1. A poem to enjoy — William Wordsworth, “A Night-Piece” (1798) — You cannot walk these fells with a book in your pocket and not have it be Wordsworth’s; he is the presiding spirit of the whole district. This poem is the one I always remember on a dark-sky night. A “pensive traveller” is treading a “lonesome path” with his “unobserving eye / Bent earthwards” — head down, going nowhere in particular — when the cloud splits and “above his head he sees / The clear Moon, and the glory of the heavens,” the “multitudes of stars” wheeling in their vault. Nothing is added to the man; something is simply uncovered above him, and it changes the walk. It is the plainest account I know of what solitude is actually for: not withdrawal, but the clearing of the eye until more of the world can get in.
2. Art work of the week — Caspar David Friedrich, Two Men Contemplating the Moon (1819–20), Galerie Neue Meister, Dresden — Two figures stand with their backs to us at the edge of a wood, the one leaning on the other, watching a thin crescent moon and, just trailing it, the evening star. Friedrich paints them from behind on purpose, so that we stand where they stand and look where they look. It is the exact companion to the Wordsworth: solitude, but shared — two people alone together under an enormous sky, which is perhaps the truest picture of this publication’s title I have yet found. The older figure is thought to be Friedrich himself; the younger, his pupil August Heinrich, dead at twenty-eight only two years after it was painted. Even the stars here are kept company.

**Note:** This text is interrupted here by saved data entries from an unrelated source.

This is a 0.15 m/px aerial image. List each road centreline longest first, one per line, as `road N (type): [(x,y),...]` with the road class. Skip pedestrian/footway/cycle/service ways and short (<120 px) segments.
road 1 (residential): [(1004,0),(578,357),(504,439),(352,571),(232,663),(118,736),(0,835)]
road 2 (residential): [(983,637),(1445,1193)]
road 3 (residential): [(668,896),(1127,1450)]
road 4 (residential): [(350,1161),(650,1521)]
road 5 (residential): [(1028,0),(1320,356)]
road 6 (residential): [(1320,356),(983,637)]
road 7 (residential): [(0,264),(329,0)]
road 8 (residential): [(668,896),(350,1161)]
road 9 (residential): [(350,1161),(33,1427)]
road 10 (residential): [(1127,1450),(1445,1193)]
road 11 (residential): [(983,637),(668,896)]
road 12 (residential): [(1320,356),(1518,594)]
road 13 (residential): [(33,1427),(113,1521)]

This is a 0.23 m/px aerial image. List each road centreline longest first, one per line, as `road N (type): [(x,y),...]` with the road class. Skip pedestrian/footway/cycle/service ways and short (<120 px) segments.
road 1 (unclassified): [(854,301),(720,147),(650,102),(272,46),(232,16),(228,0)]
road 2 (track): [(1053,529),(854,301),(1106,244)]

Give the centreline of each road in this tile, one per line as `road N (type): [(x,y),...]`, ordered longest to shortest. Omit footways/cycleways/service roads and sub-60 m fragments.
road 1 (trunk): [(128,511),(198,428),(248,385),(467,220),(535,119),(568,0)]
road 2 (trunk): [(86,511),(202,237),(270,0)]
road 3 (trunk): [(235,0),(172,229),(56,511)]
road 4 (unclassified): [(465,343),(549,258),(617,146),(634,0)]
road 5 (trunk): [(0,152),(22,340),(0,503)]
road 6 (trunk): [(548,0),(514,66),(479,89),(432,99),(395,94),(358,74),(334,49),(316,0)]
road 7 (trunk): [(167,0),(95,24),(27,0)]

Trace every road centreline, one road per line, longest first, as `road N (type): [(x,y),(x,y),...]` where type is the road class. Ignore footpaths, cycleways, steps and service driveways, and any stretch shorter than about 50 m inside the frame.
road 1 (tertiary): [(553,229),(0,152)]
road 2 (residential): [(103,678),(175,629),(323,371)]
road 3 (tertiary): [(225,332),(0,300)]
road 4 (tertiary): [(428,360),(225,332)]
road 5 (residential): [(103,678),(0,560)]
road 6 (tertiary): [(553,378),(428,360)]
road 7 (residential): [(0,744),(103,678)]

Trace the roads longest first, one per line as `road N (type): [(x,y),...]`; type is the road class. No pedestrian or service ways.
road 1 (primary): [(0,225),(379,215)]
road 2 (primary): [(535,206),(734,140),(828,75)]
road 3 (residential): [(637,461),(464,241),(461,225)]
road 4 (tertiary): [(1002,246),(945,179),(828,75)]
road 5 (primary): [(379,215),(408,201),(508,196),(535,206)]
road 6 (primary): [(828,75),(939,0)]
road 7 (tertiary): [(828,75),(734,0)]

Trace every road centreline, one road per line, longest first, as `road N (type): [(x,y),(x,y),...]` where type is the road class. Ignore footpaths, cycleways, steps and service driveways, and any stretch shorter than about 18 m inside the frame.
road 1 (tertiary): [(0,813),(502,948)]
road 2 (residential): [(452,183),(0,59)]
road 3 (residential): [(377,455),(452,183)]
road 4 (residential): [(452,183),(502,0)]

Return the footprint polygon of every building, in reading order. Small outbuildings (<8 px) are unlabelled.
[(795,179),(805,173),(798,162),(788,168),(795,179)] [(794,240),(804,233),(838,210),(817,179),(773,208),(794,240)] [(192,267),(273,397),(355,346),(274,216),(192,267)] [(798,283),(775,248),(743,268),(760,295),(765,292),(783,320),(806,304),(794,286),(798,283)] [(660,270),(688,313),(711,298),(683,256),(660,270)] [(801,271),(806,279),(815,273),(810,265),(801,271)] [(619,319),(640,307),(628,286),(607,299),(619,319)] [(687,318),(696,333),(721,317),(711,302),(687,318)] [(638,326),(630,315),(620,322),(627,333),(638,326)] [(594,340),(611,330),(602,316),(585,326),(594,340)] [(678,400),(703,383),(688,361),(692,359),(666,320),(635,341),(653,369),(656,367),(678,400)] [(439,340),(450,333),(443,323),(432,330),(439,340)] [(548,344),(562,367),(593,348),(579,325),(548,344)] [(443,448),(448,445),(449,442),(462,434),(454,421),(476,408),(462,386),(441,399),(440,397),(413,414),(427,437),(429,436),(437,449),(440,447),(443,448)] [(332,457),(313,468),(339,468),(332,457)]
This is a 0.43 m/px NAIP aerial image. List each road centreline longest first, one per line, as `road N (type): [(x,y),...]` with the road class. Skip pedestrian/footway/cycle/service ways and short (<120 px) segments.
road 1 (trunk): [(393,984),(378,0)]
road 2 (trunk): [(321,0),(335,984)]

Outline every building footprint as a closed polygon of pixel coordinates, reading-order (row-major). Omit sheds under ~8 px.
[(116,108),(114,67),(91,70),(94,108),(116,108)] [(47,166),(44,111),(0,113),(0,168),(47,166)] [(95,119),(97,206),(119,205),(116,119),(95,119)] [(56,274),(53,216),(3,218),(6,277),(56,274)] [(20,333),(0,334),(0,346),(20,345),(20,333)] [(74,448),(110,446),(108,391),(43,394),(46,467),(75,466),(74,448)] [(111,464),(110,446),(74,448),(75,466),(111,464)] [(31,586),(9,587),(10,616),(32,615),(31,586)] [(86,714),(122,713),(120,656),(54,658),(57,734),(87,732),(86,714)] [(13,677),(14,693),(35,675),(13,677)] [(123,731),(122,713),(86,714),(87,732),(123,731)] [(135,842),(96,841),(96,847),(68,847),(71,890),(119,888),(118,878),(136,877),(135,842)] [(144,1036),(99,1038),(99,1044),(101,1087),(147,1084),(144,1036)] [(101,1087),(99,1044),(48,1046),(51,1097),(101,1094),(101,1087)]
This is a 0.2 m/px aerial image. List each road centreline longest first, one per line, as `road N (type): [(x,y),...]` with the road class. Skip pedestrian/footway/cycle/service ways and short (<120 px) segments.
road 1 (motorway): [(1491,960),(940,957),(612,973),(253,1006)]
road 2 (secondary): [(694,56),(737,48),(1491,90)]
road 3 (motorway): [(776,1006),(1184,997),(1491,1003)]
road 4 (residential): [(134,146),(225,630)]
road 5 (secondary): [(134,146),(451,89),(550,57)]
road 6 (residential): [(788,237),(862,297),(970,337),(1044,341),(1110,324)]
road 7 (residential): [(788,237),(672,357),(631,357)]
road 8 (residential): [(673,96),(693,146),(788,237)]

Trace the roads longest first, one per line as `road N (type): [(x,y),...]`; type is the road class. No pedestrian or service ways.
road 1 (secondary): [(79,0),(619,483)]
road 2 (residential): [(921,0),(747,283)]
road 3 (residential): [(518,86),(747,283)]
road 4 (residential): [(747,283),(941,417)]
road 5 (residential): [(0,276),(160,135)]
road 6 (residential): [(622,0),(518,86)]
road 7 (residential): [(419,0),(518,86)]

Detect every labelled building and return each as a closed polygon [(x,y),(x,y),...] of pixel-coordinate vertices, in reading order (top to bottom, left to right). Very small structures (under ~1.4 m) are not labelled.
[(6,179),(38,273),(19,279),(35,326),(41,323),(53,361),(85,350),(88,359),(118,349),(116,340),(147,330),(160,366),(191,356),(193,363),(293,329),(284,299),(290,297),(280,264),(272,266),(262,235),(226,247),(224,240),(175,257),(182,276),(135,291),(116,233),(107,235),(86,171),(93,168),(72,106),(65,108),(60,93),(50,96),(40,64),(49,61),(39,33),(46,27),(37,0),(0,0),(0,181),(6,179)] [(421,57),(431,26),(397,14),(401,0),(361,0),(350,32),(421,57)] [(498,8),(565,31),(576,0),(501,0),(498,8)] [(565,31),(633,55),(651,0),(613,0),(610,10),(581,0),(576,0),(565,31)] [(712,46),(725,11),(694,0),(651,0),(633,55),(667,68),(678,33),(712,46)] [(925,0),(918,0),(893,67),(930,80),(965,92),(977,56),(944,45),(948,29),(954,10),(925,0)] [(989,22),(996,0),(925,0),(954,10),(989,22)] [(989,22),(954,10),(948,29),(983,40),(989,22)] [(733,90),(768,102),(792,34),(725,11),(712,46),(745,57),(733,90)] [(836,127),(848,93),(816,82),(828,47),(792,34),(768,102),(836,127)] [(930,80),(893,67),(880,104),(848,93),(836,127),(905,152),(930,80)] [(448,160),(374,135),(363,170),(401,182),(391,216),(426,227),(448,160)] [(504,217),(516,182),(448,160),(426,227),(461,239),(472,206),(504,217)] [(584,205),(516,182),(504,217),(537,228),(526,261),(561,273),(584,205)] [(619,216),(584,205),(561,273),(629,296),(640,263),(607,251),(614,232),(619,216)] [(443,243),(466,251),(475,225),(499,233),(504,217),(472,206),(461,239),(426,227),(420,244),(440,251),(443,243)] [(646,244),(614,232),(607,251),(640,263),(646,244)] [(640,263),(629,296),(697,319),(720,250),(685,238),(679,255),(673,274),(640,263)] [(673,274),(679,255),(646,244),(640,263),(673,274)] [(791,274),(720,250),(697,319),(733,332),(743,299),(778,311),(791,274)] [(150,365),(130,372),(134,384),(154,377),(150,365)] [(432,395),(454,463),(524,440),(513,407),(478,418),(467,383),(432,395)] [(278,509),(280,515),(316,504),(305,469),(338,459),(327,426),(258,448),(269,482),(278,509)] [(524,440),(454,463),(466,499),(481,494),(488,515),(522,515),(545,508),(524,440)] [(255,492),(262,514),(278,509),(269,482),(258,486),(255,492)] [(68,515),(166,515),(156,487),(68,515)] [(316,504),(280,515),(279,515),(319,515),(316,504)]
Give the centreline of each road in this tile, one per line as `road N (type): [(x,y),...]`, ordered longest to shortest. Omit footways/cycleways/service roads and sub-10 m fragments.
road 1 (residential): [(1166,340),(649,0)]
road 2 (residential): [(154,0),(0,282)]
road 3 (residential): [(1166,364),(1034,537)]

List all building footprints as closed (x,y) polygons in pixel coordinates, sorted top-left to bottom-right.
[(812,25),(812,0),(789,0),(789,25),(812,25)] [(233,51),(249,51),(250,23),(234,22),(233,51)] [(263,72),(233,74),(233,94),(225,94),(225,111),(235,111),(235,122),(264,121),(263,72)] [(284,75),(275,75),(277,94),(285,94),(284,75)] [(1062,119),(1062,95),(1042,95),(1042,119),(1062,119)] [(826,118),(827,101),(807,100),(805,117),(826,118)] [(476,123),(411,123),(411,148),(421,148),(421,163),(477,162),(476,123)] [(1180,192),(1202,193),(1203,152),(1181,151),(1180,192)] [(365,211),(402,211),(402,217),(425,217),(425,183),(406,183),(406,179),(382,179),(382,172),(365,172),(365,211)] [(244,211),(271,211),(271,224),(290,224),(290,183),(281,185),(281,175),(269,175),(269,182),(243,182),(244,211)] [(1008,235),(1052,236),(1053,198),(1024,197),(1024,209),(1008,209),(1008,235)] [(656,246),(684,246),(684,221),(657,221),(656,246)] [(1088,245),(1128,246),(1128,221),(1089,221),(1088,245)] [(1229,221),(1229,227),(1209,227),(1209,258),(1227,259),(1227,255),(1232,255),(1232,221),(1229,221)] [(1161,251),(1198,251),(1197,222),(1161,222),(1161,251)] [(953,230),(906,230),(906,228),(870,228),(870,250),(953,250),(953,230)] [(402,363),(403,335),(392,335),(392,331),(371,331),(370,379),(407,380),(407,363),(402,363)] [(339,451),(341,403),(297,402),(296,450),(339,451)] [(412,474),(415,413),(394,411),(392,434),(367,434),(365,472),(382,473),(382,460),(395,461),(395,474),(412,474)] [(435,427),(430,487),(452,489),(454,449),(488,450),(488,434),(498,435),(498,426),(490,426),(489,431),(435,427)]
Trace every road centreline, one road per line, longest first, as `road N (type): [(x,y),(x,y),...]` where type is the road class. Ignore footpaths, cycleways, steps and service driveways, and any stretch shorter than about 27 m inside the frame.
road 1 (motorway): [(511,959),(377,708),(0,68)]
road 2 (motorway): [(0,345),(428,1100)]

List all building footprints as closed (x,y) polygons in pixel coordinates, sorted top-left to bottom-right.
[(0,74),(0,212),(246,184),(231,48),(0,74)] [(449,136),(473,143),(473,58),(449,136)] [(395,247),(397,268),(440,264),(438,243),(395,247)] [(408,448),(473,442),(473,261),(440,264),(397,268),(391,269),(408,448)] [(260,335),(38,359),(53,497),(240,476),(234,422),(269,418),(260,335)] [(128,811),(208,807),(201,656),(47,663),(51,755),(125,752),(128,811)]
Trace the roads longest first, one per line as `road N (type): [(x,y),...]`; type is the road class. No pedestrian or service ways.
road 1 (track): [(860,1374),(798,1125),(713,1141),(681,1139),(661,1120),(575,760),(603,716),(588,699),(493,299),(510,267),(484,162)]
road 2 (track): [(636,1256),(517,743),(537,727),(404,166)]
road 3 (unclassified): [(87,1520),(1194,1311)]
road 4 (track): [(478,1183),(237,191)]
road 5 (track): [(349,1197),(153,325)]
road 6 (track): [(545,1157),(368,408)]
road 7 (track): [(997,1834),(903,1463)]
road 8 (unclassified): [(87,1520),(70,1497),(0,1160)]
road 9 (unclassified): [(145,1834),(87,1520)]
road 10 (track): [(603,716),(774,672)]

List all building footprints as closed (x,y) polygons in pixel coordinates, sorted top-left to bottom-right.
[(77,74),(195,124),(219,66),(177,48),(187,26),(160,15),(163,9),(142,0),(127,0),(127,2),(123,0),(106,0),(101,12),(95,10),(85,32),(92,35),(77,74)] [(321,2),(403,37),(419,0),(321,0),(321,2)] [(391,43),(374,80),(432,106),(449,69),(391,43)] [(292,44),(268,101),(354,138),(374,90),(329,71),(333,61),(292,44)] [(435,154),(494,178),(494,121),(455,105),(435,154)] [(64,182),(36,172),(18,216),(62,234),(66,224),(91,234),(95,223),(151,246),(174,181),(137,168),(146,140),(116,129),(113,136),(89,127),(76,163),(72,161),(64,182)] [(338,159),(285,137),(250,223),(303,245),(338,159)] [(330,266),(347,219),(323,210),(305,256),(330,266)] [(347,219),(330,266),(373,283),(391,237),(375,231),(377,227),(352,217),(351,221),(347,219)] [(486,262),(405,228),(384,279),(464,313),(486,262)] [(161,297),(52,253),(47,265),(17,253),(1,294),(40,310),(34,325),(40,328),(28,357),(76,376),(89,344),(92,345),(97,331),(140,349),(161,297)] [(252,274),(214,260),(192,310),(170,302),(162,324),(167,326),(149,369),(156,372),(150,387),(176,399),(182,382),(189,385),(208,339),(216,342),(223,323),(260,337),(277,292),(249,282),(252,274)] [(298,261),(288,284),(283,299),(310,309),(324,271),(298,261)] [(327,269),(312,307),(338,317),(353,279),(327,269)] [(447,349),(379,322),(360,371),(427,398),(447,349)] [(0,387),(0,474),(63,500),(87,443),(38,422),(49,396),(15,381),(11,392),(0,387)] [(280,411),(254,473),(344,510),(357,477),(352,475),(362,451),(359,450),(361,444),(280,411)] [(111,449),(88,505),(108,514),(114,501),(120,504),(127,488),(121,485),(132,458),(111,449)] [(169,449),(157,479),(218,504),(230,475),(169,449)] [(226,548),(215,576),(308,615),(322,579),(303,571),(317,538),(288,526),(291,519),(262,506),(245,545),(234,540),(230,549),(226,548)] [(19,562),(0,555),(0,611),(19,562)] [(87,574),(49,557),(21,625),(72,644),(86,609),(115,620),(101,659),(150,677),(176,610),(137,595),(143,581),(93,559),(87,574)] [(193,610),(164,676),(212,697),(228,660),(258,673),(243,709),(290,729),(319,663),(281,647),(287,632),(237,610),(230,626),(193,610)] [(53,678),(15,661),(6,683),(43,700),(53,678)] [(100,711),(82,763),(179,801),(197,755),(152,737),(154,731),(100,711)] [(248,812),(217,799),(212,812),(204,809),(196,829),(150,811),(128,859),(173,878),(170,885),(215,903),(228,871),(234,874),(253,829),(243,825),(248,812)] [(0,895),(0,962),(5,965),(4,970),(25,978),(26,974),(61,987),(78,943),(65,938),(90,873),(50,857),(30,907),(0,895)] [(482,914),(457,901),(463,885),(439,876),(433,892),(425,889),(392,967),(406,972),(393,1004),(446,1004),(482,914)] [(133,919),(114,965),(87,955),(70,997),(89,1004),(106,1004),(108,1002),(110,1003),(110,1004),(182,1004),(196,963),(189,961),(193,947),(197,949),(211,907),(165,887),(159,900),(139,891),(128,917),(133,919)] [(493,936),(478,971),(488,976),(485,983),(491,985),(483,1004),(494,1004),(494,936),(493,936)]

3. Music to sit with — Max Richter, “To the Stars,” from the Ad Astra soundtrack (2019) — Richter wrote the score for James Gray’s film about a man who travels to the outer edge of the solar system in search of his lost father — about the loneliest journey the movies have imagined in years — and “To the Stars” is its opening breath: slow strings, a wash of electronics, and, woven into the fabric of it, actual signals transmitted home by the Voyager probes still drifting past the planets since the 1970s. It is the same gesture as the poem and the painting, scaled up to the cosmos: the small self under the vast dark, and the discovery that the dark is not empty but full of signal. Put it on late, with the lights off. Per aspera ad astra — through hardship to the stars.
A question for you — when did you last stand somewhere dark enough to see the whole sky? Not a glimpse between streetlights, but the real vault, stars down to the horizon. Where were you, and what did it do to you? Reply and tell me — I read every one.
A thought from me — the name of this publication is Beyond Solitude, and I have spent time this week walking these fells, trying to say what the beyond is. I think these three have said it for me. Wordsworth’s traveller, Friedrich’s two friends, Richter’s voyager: each is as alone as a person can be, and each finds that looking up is not an escape from the solitude but the far side of it — the point where being by yourself opens out into being among everything. Solitude isn’t the opposite of connection. Entered properly, in a quiet enough place, it is the way in.
— Adam



Friedrich is the magician of solitude.